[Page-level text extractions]
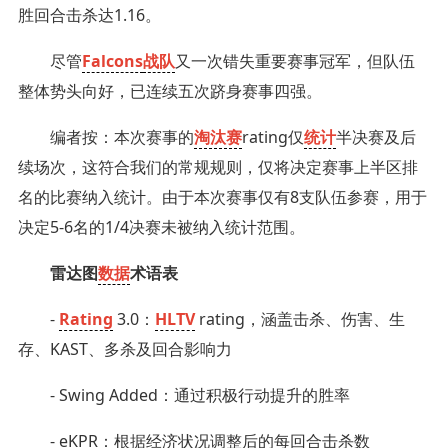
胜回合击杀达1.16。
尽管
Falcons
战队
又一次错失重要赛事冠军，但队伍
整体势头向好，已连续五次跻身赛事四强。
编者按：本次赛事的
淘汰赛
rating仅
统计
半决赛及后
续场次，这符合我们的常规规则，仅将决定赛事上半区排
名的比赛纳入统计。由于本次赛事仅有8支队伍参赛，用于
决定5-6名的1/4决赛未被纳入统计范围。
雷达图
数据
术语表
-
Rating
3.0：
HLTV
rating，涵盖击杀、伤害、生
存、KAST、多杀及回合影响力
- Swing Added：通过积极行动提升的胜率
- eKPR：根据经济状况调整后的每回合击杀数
---
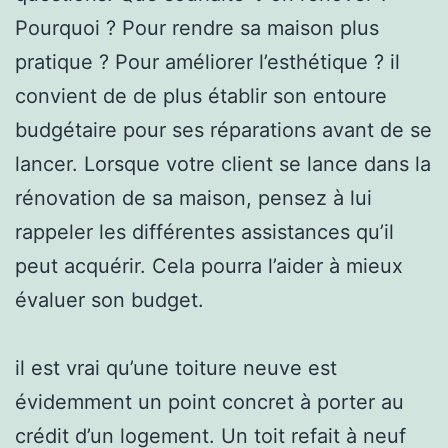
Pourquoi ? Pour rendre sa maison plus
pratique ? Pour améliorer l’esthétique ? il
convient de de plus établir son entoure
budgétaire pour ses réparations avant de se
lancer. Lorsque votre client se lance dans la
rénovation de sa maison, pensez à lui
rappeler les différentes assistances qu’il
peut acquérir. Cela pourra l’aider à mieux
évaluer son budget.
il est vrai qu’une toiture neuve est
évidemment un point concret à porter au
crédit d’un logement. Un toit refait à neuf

EXERCISE PROMPT — Copy out everything from the line containing "胜回合击杀达1.16。" down to the line containing "- eKPR：根据经济状况调整后的每回合击杀数", substituting "计算" for each occurrence of "统计" and keeping every other part of those lines the same.

YOUR SOLUTION —
胜回合击杀达1.16。
尽管
Falcons
战队
又一次错失重要赛事冠军，但队伍
整体势头向好，已连续五次跻身赛事四强。
编者按：本次赛事的
淘汰赛
rating仅
计算
半决赛及后
续场次，这符合我们的常规规则，仅将决定赛事上半区排
名的比赛纳入计算。由于本次赛事仅有8支队伍参赛，用于
决定5-6名的1/4决赛未被纳入计算范围。
雷达图
数据
术语表
-
Rating
3.0：
HLTV
rating，涵盖击杀、伤害、生
存、KAST、多杀及回合影响力
- Swing Added：通过积极行动提升的胜率
- eKPR：根据经济状况调整后的每回合击杀数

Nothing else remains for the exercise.